▶ TASK: Go through the entries below and print, exactly, the lines starting at the one with "M 401,1386 L 414,1401" and ending at the one with "M 98,577 L 199,482", keeping both ends and no others.
* * * *
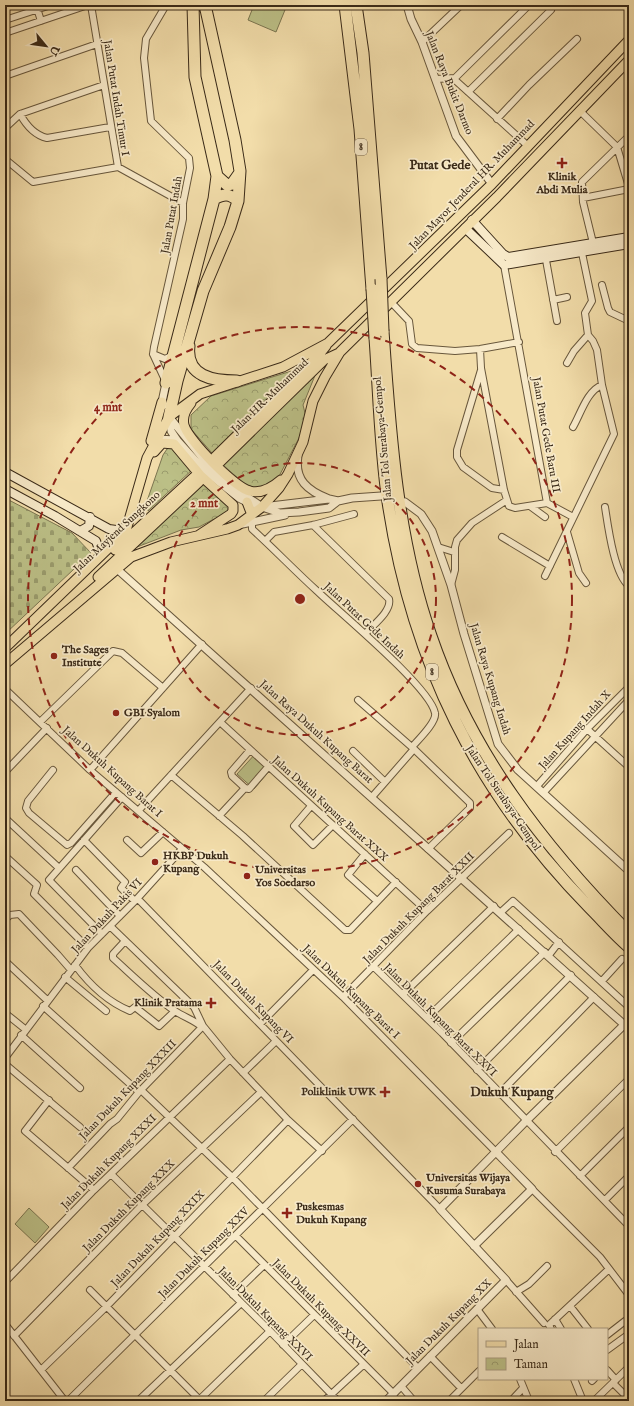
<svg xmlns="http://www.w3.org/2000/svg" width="634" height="1406" font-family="'IM FELL English',serif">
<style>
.grass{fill:#bcc087;stroke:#7b7550}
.cemetery{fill:url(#cemetery-stones);stroke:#7b7550}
.park{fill:url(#park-crowns);stroke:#7b7550}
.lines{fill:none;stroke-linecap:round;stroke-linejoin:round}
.minor-casing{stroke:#68573c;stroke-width:8}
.tertiary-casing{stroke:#68573c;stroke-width:9}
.secondary-casing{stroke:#3a2a18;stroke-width:10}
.primary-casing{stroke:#3a2a18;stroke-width:11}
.motorway-casing{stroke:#3a2a18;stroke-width:13}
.minor{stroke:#f7e9c8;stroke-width:6}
.tertiary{stroke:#f7e9c8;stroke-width:7}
.secondary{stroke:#f7e9c8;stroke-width:8}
.primary{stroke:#f2ddaa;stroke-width:9}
.motorway{stroke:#f2ddaa;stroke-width:11}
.motorway-bridge-casing{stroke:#3a2a18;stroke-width:13;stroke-linecap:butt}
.motorway-bridge{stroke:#f2ddaa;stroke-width:11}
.ring{fill:none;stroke:#8f2418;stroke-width:2;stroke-dasharray:7 5}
.poi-dot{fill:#8f2418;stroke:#f7e9c8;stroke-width:1.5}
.labels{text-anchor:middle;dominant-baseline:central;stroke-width:3.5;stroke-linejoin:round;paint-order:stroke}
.shield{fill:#f7e9c8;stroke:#73634d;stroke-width:1}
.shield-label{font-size:10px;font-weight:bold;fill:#3a2a18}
.street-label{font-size:11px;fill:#3a2a18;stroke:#f7e9c8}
.poi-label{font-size:11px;font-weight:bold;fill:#3a2a18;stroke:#f7e9c8;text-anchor:start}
.quarter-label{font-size:13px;font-weight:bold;fill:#3a2a18;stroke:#f7e9c8}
.centre{fill:#8f2418;stroke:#f7e9c8;stroke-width:2}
.ring-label{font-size:12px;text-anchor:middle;font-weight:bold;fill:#8f2418;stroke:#f7e9c8;stroke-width:3.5;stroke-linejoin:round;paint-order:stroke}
</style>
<defs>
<pattern id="cemetery-stones" width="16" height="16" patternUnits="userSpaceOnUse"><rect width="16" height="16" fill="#bcc087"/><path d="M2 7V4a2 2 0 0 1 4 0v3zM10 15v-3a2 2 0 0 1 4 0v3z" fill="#9a9c6d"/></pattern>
<pattern id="park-crowns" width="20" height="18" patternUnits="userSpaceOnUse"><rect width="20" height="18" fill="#bcc087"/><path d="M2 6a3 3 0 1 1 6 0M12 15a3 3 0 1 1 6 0" fill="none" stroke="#9a9c6d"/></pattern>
</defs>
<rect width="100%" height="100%" fill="#f2ddaa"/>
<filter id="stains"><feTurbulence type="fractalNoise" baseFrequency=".005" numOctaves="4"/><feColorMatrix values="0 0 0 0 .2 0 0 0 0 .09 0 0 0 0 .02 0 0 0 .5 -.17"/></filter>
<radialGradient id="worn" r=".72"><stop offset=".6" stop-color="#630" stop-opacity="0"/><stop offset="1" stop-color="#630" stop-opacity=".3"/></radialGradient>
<path class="grass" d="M 254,5 L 287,5 L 276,32 L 248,20 Z
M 256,753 L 272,768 L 254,789 L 237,774 Z
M 29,1208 L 49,1227 L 35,1243 L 15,1224 Z"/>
<path class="cemetery" d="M 5,498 L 72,533 L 91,553 L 5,634 Z"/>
<path class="park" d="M 298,369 L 212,453 L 191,429 L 191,415 L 211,396 Z
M 316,373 L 303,405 L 305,413 L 304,424 L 299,438 L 276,482 L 270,487 L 249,488 L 222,464 Z
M 172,447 L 193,469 L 148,511 L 147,501 L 163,455 L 167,449 Z
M 205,481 L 232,506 L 230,514 L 212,520 L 199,527 L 181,530 L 137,547 Z"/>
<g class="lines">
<g class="minor-casing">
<path id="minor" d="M 36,5 L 41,21
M 91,5 L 118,167 L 183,203
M 5,20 L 51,5
M 5,33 L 88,5
M 422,42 L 461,5
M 5,76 L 97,44
M 455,78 L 455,80 L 528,146
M 436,79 L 455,78 L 529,5
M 468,92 L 551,10
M 580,111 L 617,147 L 629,187
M 20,114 C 26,125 34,135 47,138 L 110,127
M 497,119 L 529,85 L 577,39
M 5,128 L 20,114 L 104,85
M 5,159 L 33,182 L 118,167
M 583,198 L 629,189
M 594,247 L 583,202 L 582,182 L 629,136
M 546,260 L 557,321
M 504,265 L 547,503 L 573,517
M 602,285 L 608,308 L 610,312 L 629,321
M 553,300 L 567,297
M 391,302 L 409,321 L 412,344 L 417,348 L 455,351 L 480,349 L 519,342
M 480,349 L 481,368 L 504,490 L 509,506 L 515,508 L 547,503
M 153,354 L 165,359 L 173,355
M 567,363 L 574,351 L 588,335
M 481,370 L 457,450 L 457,457 L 463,467 L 492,488 L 504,490
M 165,380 L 153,354 L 154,347 L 183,219 L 183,203 L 190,168 L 189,158 L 151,121 L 144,58 L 146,39 L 166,5
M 573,427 C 581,413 587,391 602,385
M 530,506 L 545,517
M 605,507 C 608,526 614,574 629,586
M 252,518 L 252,529 C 274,549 294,570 316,590 C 339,612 430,687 435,713 C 437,722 418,740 412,747
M 313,525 L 389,599 C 392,611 373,625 365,634
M 567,532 L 579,573 L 586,583
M 502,537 L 550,566
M 265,541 L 274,532 L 313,525 L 354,514
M 438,547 L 454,552
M 545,576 L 614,434 L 602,385 L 597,350 L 593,341 L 588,335 L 585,313 L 592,301 L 582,253
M 451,585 L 455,570 L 455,547 L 457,540 L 472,523 L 507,500
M 5,689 L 90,770 L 204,867 L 343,997 L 496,1152
M 358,700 L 414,749 L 372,797
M 40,722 L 113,651 L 122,653 L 163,688
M 220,722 L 427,911
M 587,729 L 629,767
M 414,749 L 470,803 L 470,808 L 428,849
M 250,750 L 231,772 L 232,776 L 245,788 L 249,789 L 268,767
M 353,751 L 385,782
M 53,770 L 28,801 L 26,808 L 29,813 L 67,845 L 71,843 L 116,792
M 90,770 L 202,644
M 5,772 L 47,728
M 171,775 L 243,836 L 345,930 L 350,930 L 396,882
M 537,786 L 587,729 L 629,687
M 544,792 L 629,700
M 311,806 L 294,826 L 313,845 L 333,825
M 139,810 L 251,688
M 219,816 L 245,788
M 5,818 L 59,868
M 84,840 L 123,880 L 125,882 L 121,888 L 135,901
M 127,840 L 141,853 L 163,832
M 365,854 L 348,875 L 377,901
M 5,856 L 37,885 L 34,894 L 88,948
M 76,870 L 120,916
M 138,899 L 440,1209
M 501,912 L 513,901 L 629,1007
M 5,920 L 10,915 L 19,914 L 58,955 L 71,970
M 110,926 L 194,1007 L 203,1026 L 230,1059 L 288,1120 L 322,1151
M 102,934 L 49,880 L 122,797
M 125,941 L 113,954 L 113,958 C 133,976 153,996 175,1011 C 184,1017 194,1020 202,1027
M 549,955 L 559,942
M 5,961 L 48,1001
M 75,965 C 89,984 108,1002 130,1011 L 135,1007 L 159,1026 L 175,1011
M 374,967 L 442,1033 L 629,1226
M 65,977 L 106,1011
M 602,981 L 622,959
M 403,994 L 494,906
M 343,997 L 427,911 L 509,833
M 43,1006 L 139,1092
M 5,1013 L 25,1029
M 427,1018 L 519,929
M 260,1024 L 313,970
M 21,1035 L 80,1088
M 451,1043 L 545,952
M 5,1058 L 88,948 L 135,901 L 182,849
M 5,1064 L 80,1127
M 477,1070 L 571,975
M 243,1073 L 276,1041
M 141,1090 L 233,1178 L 418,1368
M 499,1094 L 594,997
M 49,1100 L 25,1131 L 94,1190
M 555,1152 L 629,1079
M 68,1168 L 110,1124 L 117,1119 L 139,1092 L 203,1026
M 111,1174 L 270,1331 L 338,1401
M 580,1176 L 629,1127
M 532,1189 L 600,1257 L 629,1295
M 605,1200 L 629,1176
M 236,1236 L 394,1394
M 506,1280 L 544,1323
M 5,1282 L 94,1190 L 230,1059
M 90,1290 L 200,1400
M 516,1292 L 529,1284 L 547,1266
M 233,1295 L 264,1265
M 570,1306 L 588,1329
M 477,1309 L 492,1329
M 555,1319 L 561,1329
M 5,1324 L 65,1401
M 551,1329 L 549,1325 L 609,1269
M 607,1335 L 625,1321
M 14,1336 L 142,1205 L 261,1092
M 283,1345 L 314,1315
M 607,1350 L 629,1334
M 430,1356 L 461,1388
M 41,1370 L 107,1306 L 288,1120
M 607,1370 L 616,1380
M 520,1379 L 529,1401
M 574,1379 L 583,1401
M 592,1381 L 594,1379
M 613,1383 L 629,1399
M 401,1386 L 414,1401
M 68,1401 L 353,1119
M 138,1401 L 241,1303
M 198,1401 L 270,1331
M 264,1401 L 302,1364
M 324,1401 L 363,1365
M 449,1401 L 479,1371
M 511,1401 L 523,1388
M 594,1401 L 629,1367"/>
</g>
<g class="tertiary-casing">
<path id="tertiary" d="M 407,5 L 411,19 L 422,42 L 456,136 L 492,184
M 164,405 L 162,402 L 166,383
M 169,417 L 171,431 L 177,440 L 204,470 L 239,498 L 247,502 L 280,513 L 299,512 L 329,508 L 338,501 L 352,498 L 381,496
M 170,418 L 209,466 L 230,485 L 262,507 L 329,499 L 338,501
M 156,439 L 177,440
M 298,456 C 294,480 308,491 329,499
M 405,502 L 421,514 L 432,531 L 451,585 L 464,634 L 498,744 L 518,770 L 629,871
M 238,525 L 285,515
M 117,569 L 629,1029
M 474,1246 L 532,1189 L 496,1152
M 5,1399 L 6,1401
M 386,1401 L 506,1280 L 440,1209 L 526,1121 L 629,1020"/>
</g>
<g class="secondary-casing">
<path id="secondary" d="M 472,220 L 503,254 L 508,257 L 629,237
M 465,228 L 504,265 L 629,244
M 5,472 L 109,529 L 116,530 L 127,527
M 5,489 L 55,516 L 96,541 L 101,555
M 80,531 L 89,526 L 90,517"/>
</g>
<g class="primary-casing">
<path id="primary" d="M 191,403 C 186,409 182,417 184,425 C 188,440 235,488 250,491 C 262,494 273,487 281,480
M 151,441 L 162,402
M 154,452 L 162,443 L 174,444 L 200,475 L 233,505 L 233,511 L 231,514 L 199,535
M 215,457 L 318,356 L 326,346
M 220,462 L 324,360 L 339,353
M 247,502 L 252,515
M 115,550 L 194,477
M 98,577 L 199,482
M 5,648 L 118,539 L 127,527 L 147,458 L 169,417 L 200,394 L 283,367 L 328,343 L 492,184 L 629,40
M 5,664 L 131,557 L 171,542 L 227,529 L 238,525 L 262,507 L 279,488 L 288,474 L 303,442 L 313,401 L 325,377 L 340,352 L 497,197 L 629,60"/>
</g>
<g class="motorway-casing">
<path id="motorway" d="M 345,5 L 360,129 L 372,289
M 356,5 L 363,53 L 381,279
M 217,176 L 227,185 L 232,184 L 239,174
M 214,199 C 224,194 229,193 238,201
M 383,331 C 390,433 397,539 431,636 C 471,753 543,846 629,933
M 375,338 C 379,393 380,448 388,502 C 412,662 477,793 590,908 C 603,921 615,935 629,947
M 189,346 C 185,377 214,381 237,381
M 166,383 L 214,199 L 217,176 L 195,77 L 193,5
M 169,417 L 177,381 L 203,291 L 230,227 L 238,201 L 240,171 L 235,140 L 205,5"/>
</g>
<use href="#minor" class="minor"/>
<use href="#tertiary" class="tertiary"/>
<use href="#secondary" class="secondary"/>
<use href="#primary" class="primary"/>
<use href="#motorway" class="motorway"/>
<g class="motorway-bridge-casing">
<path id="motorway-bridge" d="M 381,279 L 383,331
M 372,289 L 375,338"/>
</g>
<use href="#motorway-bridge" class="motorway-bridge"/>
</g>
<g class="ring">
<circle cx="300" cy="599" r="136"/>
<circle cx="300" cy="599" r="272"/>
</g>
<g class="poi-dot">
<path d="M560 157h4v4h4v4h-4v4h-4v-4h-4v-4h4z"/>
<circle cx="54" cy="656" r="4"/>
<circle cx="116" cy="713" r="4"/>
<circle cx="155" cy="862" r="4"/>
<circle cx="247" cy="876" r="4"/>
<path d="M209 997h4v4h4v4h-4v4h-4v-4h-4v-4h4z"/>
<path d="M383 1086h4v4h4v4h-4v4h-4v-4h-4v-4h4z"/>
<circle cx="418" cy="1184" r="4"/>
<path d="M285 1207h4v4h4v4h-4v4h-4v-4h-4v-4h4z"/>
</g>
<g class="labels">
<g class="shield">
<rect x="355" y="139" width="12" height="16" rx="3"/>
<rect x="426" y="664" width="12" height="16" rx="3"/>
</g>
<g class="shield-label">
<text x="361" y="147">8</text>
<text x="432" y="672">8</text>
</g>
<g class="street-label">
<text transform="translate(449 83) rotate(68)">Jalan Raya Bukit Darmo</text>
<text transform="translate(116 98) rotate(81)">Jalan Putat Indah Timur I</text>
<text transform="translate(472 185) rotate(-46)">Jalan Mayor Jenderal HR. Muhammad</text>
<text transform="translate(172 215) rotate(-80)">Jalan Putat Indah</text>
<text transform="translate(270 396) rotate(-44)">Jalan HR. Muhammad</text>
<text transform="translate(546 435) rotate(80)">Jalan Putat Gede Baru III</text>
<text transform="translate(383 439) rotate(-95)">Jalan Tol Surabaya–Gempol</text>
<text transform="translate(117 532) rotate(-43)">Jalan Mayjend Sungkono</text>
<text transform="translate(364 621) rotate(43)">Jalan Putat Gede Indah</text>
<text transform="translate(490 679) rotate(73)">Jalan Raya Kupang Indah</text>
<text transform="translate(575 730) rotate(-48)">Jalan Kupang Indah X</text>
<text transform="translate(316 732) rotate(42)">Jalan Raya Dukuh Kupang Barat</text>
<text transform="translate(112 772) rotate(42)">Jalan Dukuh Kupang Barat I</text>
<text transform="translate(503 798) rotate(56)">Jalan Tol Surabaya–Gempol</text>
<text transform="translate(330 809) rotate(42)">Jalan Dukuh Kupang Barat XXX</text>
<text transform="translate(419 908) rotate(-45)">Jalan Dukuh Kupang Barat XXII</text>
<text transform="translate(107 916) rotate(-47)">Jalan Dukuh Pakis VI</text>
<text transform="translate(351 992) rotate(44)">Jalan Dukuh Kupang Barat I</text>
<text transform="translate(253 1002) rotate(46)">Jalan Dukuh Kupang VI</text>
<text transform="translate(440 1020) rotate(45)">Jalan Dukuh Kupang Barat XXVI</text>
<text transform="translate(128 1090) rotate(-46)">Jalan Dukuh Kupang XXXII</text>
<text transform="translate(109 1162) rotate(-45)">Jalan Dukuh Kupang XXXI</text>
<text transform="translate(129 1206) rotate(-45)">Jalan Dukuh Kupang XXX</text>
<text transform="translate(158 1239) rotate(-46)">Jalan Dukuh Kupang XXIX</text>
<text transform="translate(204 1253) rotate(-45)">Jalan Dukuh Kupang XXV</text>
<text transform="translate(321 1308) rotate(45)">Jalan Dukuh Kupang XXVII</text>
<text transform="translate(265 1314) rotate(45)">Jalan Dukuh Kupang XXVI</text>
<text transform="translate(449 1322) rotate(-45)">Jalan Dukuh Kupang XX</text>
</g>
<g class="poi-label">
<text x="562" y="177" text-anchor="middle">Klinik<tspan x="562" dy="13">Abdi Mulia</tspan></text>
<text x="62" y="650">The Sages<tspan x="62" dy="13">Institute</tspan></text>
<text x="124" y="713">GBI Syalom</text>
<text x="163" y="856">HKBP Dukuh<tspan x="163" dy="13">Kupang</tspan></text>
<text x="255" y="870">Universitas<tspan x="255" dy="13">Yos Soedarso</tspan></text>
<text x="202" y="1003" text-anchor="end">Klinik Pratama</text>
<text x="376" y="1092" text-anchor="end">Poliklinik UWK</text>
<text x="426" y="1178">Universitas Wijaya<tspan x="426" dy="13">Kusuma Surabaya</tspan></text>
<text x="296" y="1207">Puskesmas<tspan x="296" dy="13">Dukuh Kupang</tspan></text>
</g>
<g class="quarter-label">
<text x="440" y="165">Putat Gede</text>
<text x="512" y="1092">Dukuh Kupang</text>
</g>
</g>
<circle cx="300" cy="599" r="6" class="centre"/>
<g class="ring-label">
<text x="108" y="411">4 mnt</text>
<text x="204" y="507">2 mnt</text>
</g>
<rect width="634" height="1406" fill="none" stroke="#f2ddaa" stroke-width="20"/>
<rect x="6" y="6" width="622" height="1394" fill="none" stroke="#3a2a18" stroke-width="2"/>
<rect x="10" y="10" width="614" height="1386" fill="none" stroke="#3a2a18"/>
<rect x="478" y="1328" width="130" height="52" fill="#f7e9c8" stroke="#ab9d82"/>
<rect x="486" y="1341" width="20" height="6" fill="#f2ddaa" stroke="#ab9d82"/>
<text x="514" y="1348" font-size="12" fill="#3a2a18">Jalan</text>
<rect x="486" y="1358" width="20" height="12" fill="url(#park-crowns)" stroke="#ab9d82"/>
<text x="514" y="1368" font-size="12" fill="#3a2a18">Taman</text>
<g transform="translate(46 46) rotate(119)" stroke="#f7e9c8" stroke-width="3" paint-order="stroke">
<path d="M0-3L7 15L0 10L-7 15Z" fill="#3a2a18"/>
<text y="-6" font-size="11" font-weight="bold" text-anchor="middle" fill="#3a2a18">U</text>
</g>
<rect width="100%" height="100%" filter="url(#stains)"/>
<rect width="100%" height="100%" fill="url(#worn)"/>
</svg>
* * * *
▶ WRITTEN SOLUTION:
M 401,1386 L 414,1401
M 68,1401 L 353,1119
M 138,1401 L 241,1303
M 198,1401 L 270,1331
M 264,1401 L 302,1364
M 324,1401 L 363,1365
M 449,1401 L 479,1371
M 511,1401 L 523,1388
M 594,1401 L 629,1367"/>
</g>
<g class="tertiary-casing">
<path id="tertiary" d="M 407,5 L 411,19 L 422,42 L 456,136 L 492,184
M 164,405 L 162,402 L 166,383
M 169,417 L 171,431 L 177,440 L 204,470 L 239,498 L 247,502 L 280,513 L 299,512 L 329,508 L 338,501 L 352,498 L 381,496
M 170,418 L 209,466 L 230,485 L 262,507 L 329,499 L 338,501
M 156,439 L 177,440
M 298,456 C 294,480 308,491 329,499
M 405,502 L 421,514 L 432,531 L 451,585 L 464,634 L 498,744 L 518,770 L 629,871
M 238,525 L 285,515
M 117,569 L 629,1029
M 474,1246 L 532,1189 L 496,1152
M 5,1399 L 6,1401
M 386,1401 L 506,1280 L 440,1209 L 526,1121 L 629,1020"/>
</g>
<g class="secondary-casing">
<path id="secondary" d="M 472,220 L 503,254 L 508,257 L 629,237
M 465,228 L 504,265 L 629,244
M 5,472 L 109,529 L 116,530 L 127,527
M 5,489 L 55,516 L 96,541 L 101,555
M 80,531 L 89,526 L 90,517"/>
</g>
<g class="primary-casing">
<path id="primary" d="M 191,403 C 186,409 182,417 184,425 C 188,440 235,488 250,491 C 262,494 273,487 281,480
M 151,441 L 162,402
M 154,452 L 162,443 L 174,444 L 200,475 L 233,505 L 233,511 L 231,514 L 199,535
M 215,457 L 318,356 L 326,346
M 220,462 L 324,360 L 339,353
M 247,502 L 252,515
M 115,550 L 194,477
M 98,577 L 199,482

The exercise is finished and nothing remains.